**RECORDS PROVIDED**
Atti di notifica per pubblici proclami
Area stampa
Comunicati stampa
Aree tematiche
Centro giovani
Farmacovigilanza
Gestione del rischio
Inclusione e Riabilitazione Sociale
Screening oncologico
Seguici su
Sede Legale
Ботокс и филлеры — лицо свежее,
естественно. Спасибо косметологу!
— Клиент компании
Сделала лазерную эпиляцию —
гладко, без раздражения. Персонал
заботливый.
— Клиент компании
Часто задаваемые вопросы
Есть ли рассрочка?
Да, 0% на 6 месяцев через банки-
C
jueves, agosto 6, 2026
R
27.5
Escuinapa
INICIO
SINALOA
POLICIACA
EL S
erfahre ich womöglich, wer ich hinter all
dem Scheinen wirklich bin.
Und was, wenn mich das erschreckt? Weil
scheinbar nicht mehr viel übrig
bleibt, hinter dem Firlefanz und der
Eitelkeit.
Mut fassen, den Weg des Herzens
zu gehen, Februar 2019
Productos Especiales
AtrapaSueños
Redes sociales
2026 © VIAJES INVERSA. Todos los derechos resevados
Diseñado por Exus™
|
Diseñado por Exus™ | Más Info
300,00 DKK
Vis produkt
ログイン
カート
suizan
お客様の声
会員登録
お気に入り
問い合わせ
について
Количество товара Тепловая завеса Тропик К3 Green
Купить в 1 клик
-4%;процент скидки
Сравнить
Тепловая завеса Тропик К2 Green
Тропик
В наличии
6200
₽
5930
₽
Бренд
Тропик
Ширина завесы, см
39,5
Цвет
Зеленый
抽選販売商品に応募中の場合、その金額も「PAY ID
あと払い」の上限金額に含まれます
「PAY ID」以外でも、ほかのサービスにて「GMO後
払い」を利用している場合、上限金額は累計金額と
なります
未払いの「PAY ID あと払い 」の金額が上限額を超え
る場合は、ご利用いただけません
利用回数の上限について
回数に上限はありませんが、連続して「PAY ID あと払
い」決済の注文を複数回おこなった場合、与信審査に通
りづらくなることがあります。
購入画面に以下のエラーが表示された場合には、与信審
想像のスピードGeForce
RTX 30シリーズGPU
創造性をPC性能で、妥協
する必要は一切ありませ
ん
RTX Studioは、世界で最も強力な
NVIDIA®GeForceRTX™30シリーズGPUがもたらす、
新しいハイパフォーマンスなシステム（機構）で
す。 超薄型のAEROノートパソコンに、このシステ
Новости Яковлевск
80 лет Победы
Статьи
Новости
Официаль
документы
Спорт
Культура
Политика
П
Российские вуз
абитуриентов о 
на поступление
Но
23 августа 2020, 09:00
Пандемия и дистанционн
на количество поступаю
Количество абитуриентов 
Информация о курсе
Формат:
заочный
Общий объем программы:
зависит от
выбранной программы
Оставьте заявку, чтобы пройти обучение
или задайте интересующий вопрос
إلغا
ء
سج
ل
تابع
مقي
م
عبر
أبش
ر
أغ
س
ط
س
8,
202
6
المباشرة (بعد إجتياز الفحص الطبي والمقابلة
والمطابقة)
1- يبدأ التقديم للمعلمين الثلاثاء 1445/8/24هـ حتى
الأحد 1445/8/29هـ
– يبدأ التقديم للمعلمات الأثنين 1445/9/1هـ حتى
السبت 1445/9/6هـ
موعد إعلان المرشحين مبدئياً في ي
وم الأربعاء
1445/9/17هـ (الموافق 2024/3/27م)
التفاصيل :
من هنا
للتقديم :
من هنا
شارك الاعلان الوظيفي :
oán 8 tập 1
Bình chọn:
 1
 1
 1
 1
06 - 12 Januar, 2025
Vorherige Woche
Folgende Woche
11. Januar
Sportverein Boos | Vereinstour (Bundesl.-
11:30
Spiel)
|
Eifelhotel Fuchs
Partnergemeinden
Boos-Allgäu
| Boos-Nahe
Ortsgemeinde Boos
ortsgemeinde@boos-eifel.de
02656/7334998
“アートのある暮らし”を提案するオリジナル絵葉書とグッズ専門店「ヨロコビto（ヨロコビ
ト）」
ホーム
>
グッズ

**TASK GOAL**
Reproduce word for word everything from the first line of the rows above down to the line containing "Сделала лазерную эпиляцию —", including both of those lines.

**FINISHED EXERCISE**
Atti di notifica per pubblici proclami
Area stampa
Comunicati stampa
Aree tematiche
Centro giovani
Farmacovigilanza
Gestione del rischio
Inclusione e Riabilitazione Sociale
Screening oncologico
Seguici su
Sede Legale
Ботокс и филлеры — лицо свежее,
естественно. Спасибо косметологу!
— Клиент компании
Сделала лазерную эпиляцию —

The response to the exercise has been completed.